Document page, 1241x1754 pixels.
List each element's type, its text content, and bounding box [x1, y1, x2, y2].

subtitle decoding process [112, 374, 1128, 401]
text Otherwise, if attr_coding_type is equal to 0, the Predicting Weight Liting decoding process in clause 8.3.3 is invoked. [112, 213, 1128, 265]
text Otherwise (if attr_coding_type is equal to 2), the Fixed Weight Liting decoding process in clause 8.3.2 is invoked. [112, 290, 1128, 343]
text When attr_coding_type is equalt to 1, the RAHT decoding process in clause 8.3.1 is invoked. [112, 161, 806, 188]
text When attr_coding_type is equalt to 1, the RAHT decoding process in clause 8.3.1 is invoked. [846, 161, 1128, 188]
--
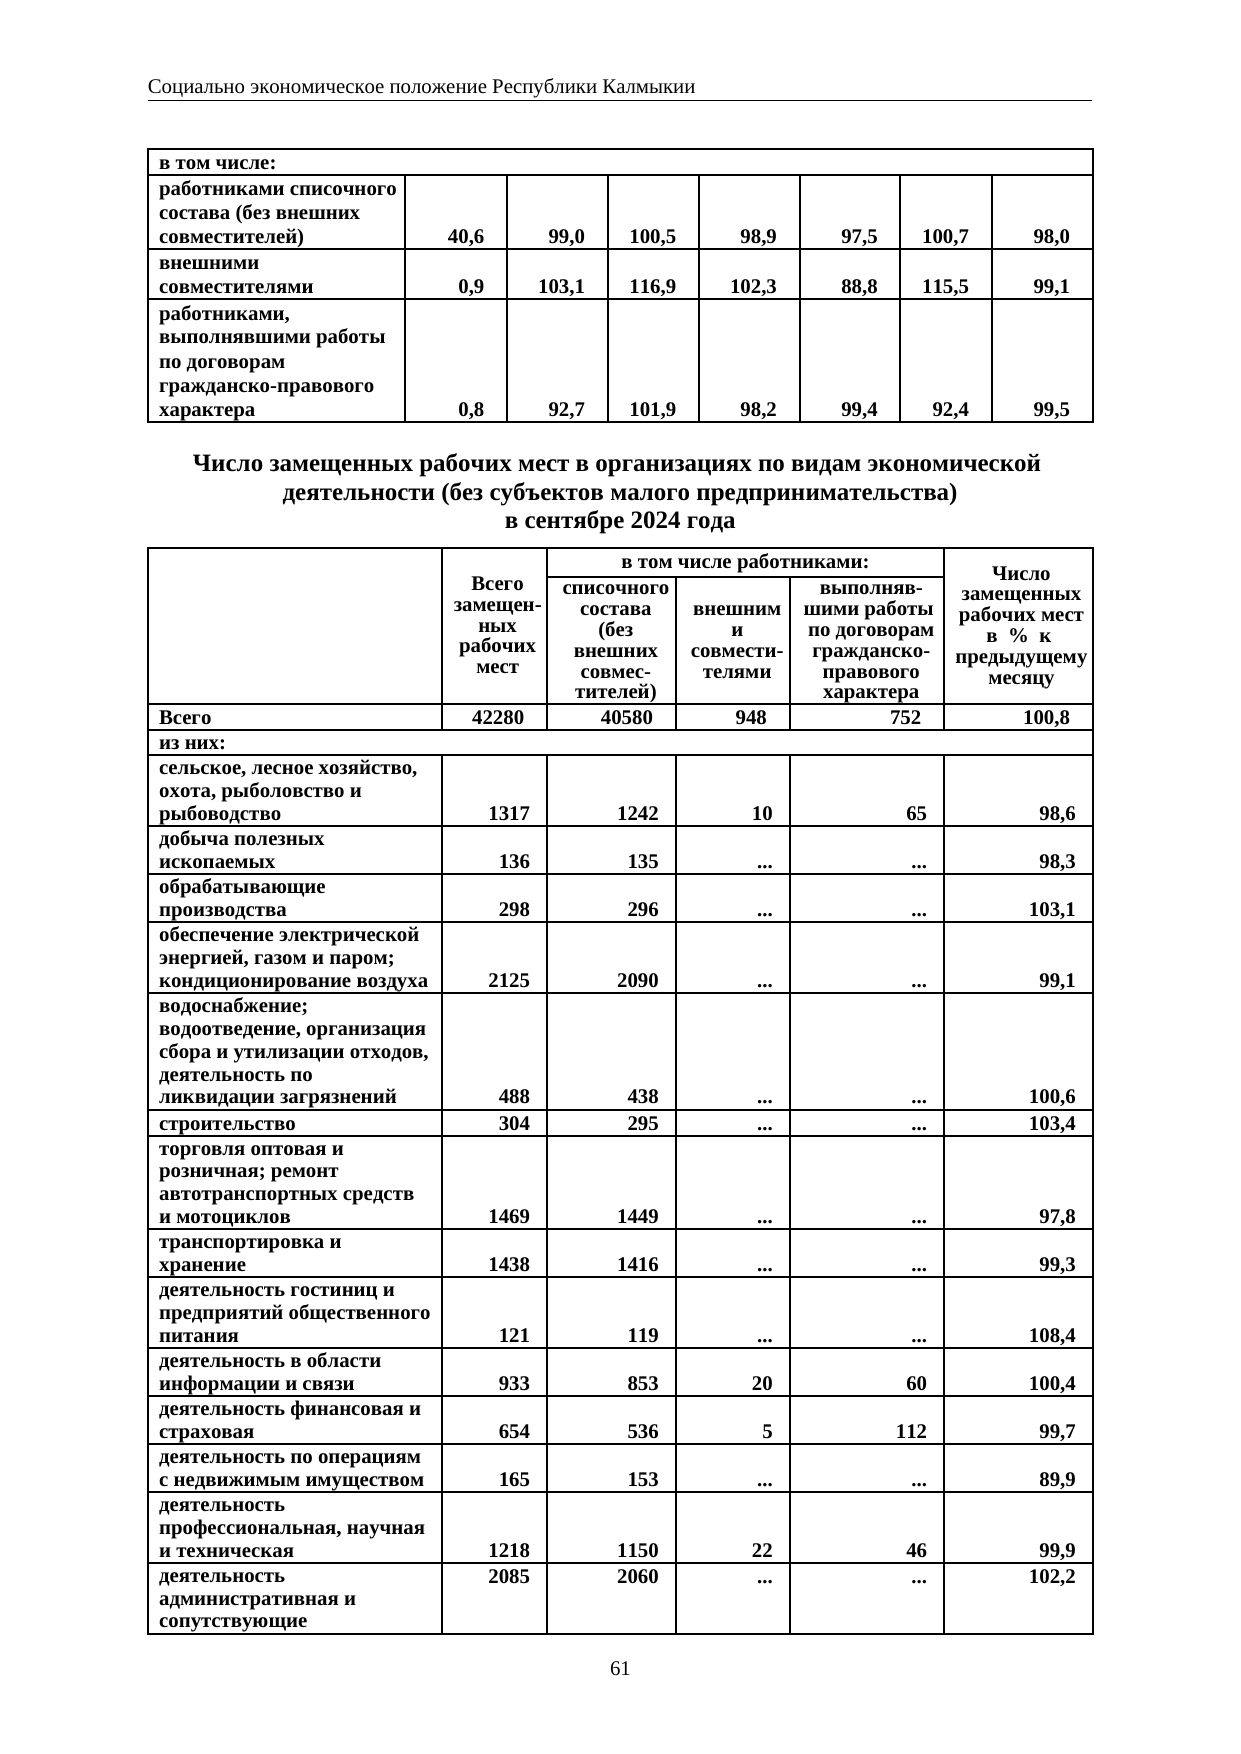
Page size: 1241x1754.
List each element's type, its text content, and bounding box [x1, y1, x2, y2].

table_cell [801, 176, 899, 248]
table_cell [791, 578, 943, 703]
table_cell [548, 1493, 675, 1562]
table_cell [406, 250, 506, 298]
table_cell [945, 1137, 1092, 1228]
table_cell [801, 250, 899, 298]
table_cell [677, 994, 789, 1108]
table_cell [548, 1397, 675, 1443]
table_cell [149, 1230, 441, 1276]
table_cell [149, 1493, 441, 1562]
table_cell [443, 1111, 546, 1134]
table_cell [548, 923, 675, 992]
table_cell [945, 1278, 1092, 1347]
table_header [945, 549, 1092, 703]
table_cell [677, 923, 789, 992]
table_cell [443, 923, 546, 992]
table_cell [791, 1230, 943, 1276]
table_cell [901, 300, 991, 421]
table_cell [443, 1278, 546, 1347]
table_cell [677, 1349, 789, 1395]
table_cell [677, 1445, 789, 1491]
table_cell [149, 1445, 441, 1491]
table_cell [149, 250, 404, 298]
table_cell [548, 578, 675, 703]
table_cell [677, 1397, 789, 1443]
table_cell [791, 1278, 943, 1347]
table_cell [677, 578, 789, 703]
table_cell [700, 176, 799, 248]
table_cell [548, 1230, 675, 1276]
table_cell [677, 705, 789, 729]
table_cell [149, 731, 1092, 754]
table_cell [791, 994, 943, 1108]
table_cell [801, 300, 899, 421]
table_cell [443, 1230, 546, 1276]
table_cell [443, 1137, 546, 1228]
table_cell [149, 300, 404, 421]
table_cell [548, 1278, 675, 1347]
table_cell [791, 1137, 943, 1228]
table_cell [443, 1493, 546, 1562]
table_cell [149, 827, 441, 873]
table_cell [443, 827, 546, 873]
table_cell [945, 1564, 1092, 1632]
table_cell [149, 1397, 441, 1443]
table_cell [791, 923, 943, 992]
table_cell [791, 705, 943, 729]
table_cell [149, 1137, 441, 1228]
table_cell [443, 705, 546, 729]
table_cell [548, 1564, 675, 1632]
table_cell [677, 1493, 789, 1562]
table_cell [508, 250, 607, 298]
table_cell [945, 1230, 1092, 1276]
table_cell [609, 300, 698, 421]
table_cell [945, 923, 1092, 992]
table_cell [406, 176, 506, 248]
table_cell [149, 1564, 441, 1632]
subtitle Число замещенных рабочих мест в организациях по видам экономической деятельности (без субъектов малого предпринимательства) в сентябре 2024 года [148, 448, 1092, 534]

## How to complete this task
Retype the records above, but only those lines that fall between the line containing "table_cell [677, 578, 789, 703]" and the line containing "table_cell [443, 705, 546, 729]", with both of those lines included, exactly as written.

## Response to the task
table_cell [677, 578, 789, 703]
table_cell [700, 176, 799, 248]
table_cell [548, 1230, 675, 1276]
table_cell [677, 705, 789, 729]
table_cell [149, 731, 1092, 754]
table_cell [791, 994, 943, 1108]
table_cell [801, 300, 899, 421]
table_cell [443, 1230, 546, 1276]
table_cell [443, 1137, 546, 1228]
table_cell [149, 300, 404, 421]
table_cell [548, 1278, 675, 1347]
table_cell [791, 1137, 943, 1228]
table_cell [443, 1493, 546, 1562]
table_cell [149, 827, 441, 873]
table_cell [443, 827, 546, 873]
table_cell [945, 1564, 1092, 1632]
table_cell [149, 1397, 441, 1443]
table_cell [791, 923, 943, 992]
table_cell [791, 705, 943, 729]
table_cell [149, 1137, 441, 1228]
table_cell [443, 705, 546, 729]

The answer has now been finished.